Oh, and I also hope that all little girls and boys who dream of fairy tale weddings have the opportunity to create memories that they will cherish no matter how far from their fantasy it may be.

I leave you with Zach Wahls as he describes his family during a public forum on House Joint Resolution 6 in the Iowa House of Representatives (House Joint Resolution 6 would end civil unions in Iowa).

6 comments:

Riot Kitty said...

I must remember to use "jackassholio" in a sentence sometime soon.

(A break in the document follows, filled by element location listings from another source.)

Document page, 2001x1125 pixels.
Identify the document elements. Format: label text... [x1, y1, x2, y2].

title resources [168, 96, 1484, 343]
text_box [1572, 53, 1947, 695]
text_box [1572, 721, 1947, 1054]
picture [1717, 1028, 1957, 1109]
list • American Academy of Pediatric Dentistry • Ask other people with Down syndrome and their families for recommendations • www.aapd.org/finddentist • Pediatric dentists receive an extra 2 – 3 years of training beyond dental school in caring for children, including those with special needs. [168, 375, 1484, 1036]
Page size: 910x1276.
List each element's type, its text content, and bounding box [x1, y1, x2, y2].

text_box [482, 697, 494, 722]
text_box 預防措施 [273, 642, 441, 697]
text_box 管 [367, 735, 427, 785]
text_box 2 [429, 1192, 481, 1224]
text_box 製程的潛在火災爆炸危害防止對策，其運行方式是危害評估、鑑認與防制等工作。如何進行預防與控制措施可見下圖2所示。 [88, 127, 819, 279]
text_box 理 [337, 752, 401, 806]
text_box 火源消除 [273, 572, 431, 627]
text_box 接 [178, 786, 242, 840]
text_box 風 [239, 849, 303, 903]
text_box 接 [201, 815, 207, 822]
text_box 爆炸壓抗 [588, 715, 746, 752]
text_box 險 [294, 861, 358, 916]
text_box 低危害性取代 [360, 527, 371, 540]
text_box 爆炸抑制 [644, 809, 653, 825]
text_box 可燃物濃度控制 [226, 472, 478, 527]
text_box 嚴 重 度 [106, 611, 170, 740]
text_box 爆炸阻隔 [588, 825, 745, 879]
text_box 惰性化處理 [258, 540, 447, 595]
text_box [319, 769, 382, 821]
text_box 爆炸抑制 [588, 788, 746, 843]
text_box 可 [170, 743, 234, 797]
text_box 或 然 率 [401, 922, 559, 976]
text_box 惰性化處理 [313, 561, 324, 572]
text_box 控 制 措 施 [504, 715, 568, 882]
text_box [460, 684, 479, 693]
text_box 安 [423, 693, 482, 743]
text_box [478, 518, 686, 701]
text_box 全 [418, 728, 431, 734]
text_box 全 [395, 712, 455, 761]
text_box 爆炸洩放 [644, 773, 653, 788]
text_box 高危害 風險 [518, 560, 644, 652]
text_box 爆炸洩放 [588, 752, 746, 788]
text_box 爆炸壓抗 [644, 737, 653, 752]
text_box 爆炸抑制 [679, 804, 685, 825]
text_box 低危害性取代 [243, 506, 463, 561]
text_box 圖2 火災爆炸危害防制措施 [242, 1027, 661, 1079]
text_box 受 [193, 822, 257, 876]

I never had fairytale wedding fantasties...actually I never wanted to get married. Until I met Mr. RK.

Sidhe said...

I think that I had stopped having the fantasies by the time I started school, and for sure, when my husband and I met neither of us was ever going to get married, ha!

Seeing Eye Chick said...

Weddings? Ugh, no thanks. JOP for me all the way. Short and sweet and to the point. But I know lots of women who had share those fantasies with you. Nothing wrong with that--It simply is what it is.

But for the rest--yep, that is pretty much it. The fear that someone might find true love in the midst of *THE love that dare not speak it's name. Talk about rubbing rubbing salt in their wounds--well I suppose that would do it. What a small world they must live in, to claim ownership of the concept of a sacred union between souls.

Aliceson said...

Jackassholio, huh? that's a new one for me and I like it!

LeftLeaningLady said...

I didn't get the fantasy the first time around, but even the weather behaved beautifully the 2nd time. I would do it yearly if it wasn't so expensive... and ours was CHEAP compared to the average amount spent.

I am still not really sure why someone else's wedding or marriage should have any bearing on mine though. Love should be allowed, no matter what. And if it makes people happy, then why should I care? Too much unhappiness in this world.

LeftLeaningLady said...

Plus weddings make people spend money! A nice boost to our sagging economy.